Milzbrand bedroht Schimpansen im Taï-Nationalpark

„Im Taï-Nationalpark sind fast 40 Prozent aller toten Tiere, die wir analysiert haben, dem tropischen Milzbrand-Erreger zum Opfer gefallen“, berichtet Emmanuel Couacy-Hymann vom ivorischen Tiergesundheitsinstitut. Die Forscher haben den Erreger bei verschiedenen Affenarten, Waldantilopen, Mangusten und einem Stachelschwein gefunden. Am gravierendsten seien jedoch die Schimpansen betroffen: 31 der 55 untersuchten toten Schimpansen sind an dem Erreger gestorben. „Unseren Hochrechnungen zufolge könnte der Erreger langfristig dazu beitragen, dass die Population im Taï-Nationalpark ausstirbt“, sagt Roman Wittig, Leiter des Taï-Schimpansenprojektes am Max-Planck-Institut für evolutionäre Anthropologie in Leipzig. Die Wissenschaftler wollen nun herausfinden, warum der Erreger ausgerechnet im Taï-Nationalpark so aktiv ist; unklar ist auch, wo und wie sich die Tiere überhaupt infizieren. Außerdem suchen die Forscher nach Möglichkeiten, die Schimpansen zu schützen, etwa durch Impfungen.

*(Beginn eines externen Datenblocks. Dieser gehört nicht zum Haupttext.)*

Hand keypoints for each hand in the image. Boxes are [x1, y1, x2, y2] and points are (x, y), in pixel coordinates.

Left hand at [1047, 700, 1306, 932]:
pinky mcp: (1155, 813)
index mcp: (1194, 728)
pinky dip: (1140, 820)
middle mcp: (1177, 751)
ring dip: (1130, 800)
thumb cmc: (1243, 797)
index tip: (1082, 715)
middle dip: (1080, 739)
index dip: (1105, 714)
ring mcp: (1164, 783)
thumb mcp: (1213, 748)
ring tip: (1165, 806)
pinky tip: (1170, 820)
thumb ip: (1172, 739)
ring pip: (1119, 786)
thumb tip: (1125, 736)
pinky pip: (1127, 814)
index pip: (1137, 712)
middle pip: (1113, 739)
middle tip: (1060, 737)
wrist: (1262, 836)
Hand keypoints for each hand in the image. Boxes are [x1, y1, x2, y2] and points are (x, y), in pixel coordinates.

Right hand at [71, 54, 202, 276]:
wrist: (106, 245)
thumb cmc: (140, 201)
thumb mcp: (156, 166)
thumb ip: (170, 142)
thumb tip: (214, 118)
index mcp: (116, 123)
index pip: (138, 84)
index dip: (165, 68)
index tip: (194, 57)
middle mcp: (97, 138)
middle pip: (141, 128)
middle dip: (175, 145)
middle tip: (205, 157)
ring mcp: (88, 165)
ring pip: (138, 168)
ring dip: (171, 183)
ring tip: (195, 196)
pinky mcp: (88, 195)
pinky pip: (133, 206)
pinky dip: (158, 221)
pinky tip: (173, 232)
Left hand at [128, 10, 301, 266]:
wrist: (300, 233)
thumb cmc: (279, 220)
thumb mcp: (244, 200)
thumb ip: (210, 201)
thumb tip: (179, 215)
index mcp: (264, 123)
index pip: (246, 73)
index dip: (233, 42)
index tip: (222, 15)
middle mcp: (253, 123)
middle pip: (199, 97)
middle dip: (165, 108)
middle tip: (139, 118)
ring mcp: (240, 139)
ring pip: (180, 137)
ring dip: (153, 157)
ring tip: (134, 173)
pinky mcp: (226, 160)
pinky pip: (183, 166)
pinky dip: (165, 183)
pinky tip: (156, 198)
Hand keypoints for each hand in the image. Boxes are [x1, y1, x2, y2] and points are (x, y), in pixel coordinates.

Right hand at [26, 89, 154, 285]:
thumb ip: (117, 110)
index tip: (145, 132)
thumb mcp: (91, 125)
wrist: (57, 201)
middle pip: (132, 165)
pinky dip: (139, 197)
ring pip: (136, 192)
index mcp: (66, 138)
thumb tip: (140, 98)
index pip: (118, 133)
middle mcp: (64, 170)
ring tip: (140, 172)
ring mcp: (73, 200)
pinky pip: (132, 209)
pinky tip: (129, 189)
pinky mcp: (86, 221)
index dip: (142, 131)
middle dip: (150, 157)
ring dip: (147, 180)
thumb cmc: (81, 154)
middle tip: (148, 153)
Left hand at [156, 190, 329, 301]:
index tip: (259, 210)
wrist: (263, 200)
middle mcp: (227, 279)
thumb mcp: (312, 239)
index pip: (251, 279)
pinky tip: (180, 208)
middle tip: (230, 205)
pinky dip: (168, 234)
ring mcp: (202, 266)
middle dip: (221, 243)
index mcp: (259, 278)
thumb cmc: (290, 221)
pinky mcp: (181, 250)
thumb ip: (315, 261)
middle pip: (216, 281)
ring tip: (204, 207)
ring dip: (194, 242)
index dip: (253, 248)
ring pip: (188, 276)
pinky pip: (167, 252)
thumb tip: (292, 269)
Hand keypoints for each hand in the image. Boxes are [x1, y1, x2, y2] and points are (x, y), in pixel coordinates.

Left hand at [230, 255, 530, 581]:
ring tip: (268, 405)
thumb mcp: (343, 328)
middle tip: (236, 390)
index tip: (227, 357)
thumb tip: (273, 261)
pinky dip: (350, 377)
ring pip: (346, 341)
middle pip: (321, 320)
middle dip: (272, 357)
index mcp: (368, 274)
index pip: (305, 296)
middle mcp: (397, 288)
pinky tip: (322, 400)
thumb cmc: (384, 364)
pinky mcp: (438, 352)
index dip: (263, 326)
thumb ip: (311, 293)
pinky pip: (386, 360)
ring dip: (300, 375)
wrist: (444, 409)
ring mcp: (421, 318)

Menschliche Infektionen mit dem atypischen Milzbrand-Erreger sind bislang nicht bekannt. Die Wahrscheinlichkeit ist jedoch hoch, dass der Erreger – genau wie Bacillus anthracis - auch für Menschen gefährlich ist. Beide Erreger sind eng miteinander verwandt. Entsprechende Studien werden zurzeit in enger Kooperation mit Forschungsinstituten und Behörden an der Elfenbeinküste durchgeführt. Milzbrand kann beim Menschen lebensbedrohlich verlaufen. Wenn die Infektion frühzeitig erkannt wird, lässt sie sich in der Regel gut mit Antibiotika behandeln.